Lockbin is an online email provider that’s easy to use and effective at encrypting messages.
If simplicity is what you’re craving, perhaps Lockbin is your solution. The free/subscription-based service requires no signup and uses the Cloud to send AES-256 bit encrypted email. Actually, AES-256 bit is used while the email is at “rest” (stored) and 256-bit TLS/SSL while in transit. This is another service that relies on a password for decryption, so users need to make sure the other party has the required information. While Lockbin notes on its website that its service isn’t perfect, it is light and the easiest to use in a pinch—simply write your email in the company’s “Send Message” page and hit send, nothing more, nothing less.

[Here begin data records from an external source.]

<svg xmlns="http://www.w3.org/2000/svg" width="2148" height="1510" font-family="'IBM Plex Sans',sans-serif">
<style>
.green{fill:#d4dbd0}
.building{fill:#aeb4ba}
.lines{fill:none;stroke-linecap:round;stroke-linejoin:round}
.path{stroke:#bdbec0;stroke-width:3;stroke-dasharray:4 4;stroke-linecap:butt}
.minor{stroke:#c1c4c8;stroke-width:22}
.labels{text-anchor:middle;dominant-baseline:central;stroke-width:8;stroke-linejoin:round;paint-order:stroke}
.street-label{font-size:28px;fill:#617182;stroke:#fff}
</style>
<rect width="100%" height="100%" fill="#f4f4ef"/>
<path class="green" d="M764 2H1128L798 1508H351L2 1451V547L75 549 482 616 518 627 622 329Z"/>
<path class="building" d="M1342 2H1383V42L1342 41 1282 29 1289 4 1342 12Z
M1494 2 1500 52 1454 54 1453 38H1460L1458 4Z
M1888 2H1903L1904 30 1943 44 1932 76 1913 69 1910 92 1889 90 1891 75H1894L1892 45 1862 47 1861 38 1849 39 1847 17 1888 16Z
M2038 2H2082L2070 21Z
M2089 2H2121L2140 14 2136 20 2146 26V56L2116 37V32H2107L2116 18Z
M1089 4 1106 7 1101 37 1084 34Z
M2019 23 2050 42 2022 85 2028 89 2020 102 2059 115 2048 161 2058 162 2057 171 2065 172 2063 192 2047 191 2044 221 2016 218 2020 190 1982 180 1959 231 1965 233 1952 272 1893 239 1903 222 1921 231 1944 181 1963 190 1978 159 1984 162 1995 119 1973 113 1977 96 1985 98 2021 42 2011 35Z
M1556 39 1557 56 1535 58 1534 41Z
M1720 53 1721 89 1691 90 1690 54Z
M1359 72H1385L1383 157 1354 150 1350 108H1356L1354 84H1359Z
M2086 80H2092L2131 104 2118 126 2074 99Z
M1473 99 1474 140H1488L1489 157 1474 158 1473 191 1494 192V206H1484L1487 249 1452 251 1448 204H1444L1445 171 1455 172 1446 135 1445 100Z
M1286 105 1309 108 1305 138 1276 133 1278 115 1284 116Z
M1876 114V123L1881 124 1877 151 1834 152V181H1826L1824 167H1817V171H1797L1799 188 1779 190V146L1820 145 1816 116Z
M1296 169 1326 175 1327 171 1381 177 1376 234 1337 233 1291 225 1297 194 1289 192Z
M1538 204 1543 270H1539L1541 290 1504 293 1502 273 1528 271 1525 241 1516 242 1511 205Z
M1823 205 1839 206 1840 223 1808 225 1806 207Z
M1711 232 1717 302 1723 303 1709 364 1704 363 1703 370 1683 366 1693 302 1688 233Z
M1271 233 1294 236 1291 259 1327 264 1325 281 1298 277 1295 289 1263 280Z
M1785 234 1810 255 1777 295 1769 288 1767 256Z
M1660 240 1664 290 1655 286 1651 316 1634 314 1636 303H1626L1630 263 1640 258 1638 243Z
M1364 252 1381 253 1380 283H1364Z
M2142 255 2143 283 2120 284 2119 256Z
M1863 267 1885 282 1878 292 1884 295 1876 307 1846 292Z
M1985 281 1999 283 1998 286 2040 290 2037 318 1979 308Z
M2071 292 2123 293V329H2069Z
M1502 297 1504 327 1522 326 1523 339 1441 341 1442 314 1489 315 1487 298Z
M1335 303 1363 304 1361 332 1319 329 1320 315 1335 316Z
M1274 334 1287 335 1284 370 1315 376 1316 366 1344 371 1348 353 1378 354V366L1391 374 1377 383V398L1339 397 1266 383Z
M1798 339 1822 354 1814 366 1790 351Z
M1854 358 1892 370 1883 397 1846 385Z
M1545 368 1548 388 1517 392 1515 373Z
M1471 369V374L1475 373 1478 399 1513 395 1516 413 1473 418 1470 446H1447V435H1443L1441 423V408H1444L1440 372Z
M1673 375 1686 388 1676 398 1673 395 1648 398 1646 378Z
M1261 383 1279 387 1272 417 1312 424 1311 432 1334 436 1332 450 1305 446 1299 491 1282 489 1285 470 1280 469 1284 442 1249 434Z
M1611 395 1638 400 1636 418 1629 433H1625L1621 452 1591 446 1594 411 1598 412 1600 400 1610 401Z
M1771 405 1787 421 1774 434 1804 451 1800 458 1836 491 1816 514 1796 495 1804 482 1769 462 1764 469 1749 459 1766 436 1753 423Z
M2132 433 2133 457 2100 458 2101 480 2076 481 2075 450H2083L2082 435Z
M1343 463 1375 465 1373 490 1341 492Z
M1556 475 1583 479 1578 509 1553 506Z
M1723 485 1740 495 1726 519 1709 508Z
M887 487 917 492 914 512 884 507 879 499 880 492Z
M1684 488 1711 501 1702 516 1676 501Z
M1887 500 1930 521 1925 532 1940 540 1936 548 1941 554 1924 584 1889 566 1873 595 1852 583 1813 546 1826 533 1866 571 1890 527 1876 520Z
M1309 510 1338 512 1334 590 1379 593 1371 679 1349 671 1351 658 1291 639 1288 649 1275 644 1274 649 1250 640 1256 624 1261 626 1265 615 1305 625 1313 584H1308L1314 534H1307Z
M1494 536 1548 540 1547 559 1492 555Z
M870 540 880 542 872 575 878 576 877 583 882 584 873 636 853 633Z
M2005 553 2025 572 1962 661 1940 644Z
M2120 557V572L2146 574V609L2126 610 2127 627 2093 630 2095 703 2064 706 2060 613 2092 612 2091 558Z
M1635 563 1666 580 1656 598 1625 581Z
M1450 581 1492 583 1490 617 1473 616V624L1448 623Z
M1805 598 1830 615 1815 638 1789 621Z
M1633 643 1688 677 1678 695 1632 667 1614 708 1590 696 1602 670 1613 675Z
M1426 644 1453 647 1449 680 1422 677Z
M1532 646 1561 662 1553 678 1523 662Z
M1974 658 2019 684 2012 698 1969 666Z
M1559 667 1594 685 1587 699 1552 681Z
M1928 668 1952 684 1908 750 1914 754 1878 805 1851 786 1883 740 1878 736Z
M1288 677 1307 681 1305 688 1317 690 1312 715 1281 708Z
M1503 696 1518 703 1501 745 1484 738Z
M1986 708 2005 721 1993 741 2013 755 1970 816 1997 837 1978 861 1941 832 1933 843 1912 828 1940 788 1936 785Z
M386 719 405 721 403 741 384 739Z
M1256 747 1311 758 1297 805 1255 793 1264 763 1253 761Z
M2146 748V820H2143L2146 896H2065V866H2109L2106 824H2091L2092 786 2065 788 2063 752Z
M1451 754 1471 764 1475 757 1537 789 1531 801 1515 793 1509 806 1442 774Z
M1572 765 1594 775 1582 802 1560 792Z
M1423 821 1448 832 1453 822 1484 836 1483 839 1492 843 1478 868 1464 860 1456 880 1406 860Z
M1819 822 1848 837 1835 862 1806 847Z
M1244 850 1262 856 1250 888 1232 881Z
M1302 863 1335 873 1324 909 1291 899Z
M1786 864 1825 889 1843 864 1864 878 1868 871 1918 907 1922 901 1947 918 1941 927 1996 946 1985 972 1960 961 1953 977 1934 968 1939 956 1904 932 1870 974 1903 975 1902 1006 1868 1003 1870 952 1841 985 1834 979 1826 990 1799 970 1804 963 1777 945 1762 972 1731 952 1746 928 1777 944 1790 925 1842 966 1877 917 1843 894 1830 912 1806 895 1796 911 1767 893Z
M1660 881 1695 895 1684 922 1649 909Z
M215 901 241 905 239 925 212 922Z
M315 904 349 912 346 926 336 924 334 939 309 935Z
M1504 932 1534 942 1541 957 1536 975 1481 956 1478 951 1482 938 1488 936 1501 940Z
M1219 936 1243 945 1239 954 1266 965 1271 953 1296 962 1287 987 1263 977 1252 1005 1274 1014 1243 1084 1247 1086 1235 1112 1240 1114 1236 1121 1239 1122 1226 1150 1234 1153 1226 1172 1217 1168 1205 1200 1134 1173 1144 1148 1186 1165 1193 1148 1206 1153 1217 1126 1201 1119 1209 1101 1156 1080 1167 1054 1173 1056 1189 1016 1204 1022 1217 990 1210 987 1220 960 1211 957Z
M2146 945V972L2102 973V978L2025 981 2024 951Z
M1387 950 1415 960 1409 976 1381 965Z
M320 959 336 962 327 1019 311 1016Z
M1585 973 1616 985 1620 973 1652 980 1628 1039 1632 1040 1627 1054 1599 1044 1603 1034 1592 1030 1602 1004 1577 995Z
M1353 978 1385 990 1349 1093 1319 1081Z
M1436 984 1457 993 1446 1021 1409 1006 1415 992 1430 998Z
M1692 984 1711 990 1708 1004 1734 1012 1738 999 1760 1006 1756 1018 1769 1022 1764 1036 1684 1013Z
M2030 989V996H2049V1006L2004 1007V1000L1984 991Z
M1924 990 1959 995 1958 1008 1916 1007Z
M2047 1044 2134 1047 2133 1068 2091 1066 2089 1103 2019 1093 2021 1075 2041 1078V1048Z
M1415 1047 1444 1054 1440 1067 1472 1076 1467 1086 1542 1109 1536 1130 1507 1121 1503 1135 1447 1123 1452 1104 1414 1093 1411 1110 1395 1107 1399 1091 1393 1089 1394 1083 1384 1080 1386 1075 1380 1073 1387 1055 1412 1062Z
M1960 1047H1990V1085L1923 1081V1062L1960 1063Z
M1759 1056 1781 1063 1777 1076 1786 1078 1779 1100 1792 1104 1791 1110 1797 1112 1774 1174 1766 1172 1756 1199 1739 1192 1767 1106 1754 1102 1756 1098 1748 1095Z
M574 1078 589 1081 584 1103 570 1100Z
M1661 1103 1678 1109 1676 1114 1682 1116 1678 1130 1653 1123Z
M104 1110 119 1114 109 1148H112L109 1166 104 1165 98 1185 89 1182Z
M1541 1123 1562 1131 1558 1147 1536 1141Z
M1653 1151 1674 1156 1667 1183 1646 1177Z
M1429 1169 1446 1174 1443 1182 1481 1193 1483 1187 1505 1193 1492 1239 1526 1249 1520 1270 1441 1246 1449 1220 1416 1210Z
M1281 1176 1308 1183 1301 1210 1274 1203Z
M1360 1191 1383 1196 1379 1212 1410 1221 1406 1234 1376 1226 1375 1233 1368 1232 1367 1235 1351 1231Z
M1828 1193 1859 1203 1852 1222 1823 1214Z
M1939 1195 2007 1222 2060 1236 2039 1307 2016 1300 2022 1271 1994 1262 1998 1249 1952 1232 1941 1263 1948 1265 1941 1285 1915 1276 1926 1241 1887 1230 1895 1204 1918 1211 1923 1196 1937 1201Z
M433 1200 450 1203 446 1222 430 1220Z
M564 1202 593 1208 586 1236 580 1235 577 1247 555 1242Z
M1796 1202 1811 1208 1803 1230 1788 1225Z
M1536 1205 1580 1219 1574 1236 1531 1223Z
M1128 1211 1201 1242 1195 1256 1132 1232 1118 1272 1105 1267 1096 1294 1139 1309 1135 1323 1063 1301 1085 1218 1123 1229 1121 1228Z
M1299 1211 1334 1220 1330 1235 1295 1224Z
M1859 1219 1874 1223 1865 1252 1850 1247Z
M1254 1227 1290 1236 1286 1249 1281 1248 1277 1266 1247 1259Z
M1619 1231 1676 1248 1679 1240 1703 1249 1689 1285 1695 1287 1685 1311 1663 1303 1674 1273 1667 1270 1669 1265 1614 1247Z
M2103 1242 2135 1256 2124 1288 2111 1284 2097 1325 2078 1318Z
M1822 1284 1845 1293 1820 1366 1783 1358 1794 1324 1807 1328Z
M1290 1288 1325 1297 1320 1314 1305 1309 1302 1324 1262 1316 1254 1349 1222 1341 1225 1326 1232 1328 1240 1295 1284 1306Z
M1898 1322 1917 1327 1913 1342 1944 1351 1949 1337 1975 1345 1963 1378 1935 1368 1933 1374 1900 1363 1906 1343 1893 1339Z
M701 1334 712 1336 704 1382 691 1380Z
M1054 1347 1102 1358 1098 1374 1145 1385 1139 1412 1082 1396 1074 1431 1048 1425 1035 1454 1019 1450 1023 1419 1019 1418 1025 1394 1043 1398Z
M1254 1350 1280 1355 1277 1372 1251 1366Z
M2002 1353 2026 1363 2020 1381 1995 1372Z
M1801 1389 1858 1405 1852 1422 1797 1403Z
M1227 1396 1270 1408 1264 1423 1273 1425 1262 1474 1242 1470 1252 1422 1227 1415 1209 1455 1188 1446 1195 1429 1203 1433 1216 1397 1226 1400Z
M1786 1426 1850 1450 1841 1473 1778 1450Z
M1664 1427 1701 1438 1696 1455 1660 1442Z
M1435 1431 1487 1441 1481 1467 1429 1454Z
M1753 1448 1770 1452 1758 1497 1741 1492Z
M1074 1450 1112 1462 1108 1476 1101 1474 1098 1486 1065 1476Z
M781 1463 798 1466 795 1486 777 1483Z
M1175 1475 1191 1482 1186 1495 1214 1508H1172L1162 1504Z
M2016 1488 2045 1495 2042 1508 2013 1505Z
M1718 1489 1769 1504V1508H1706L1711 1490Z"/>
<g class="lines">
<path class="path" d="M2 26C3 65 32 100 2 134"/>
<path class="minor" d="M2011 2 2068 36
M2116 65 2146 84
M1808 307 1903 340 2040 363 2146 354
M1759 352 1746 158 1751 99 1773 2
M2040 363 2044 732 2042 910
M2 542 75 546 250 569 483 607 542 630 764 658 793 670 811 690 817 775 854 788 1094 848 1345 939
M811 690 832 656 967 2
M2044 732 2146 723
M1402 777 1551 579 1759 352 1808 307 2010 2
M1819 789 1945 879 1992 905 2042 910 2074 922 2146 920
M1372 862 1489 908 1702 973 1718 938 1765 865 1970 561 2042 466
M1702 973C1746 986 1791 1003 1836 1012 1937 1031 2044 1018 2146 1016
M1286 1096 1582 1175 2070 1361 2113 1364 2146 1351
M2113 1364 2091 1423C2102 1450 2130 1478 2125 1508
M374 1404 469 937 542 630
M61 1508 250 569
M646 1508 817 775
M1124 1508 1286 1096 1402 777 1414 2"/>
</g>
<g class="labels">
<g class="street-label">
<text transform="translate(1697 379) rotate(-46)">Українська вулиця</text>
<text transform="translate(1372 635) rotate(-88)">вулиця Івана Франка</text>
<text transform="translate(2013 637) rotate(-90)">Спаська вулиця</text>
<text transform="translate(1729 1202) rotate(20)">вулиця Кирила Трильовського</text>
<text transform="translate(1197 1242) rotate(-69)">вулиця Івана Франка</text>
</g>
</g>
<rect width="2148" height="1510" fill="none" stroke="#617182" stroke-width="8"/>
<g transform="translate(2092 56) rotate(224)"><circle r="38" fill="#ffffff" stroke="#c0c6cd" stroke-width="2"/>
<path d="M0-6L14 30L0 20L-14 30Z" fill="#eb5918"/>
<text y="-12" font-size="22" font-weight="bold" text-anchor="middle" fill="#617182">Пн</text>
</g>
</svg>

They do offer paid subscriptions that allow access for multiple users, as well as an Outlook add-in and the ability to send and receive files.
Setting up your own private email server is another option that can be used for security.
Another option for keeping emails private and secure is to create your own server (it worked for Hillary, right?). While this is one of the more secure ways to keep email from prying eyes, it can still fall prey to hackers and it can be a difficult task to accomplish. Private servers can be built using a home PC or workstation, but it can be a daunting task as you must also install the server software and then a host of other applications—mail transfer agent, delivery agent, and IMAP or POP3 protocols. Another option is to simply “buy” a cloud-based server such as RackSpace or Linode; however, these can be expensive and security is only as tough as the hosting software provides.
While there are a host of options that provide a reasonably secure way of sending and receiving email, it would seem the best option is to revert to pen and paper, and snail-mail the message conventionally.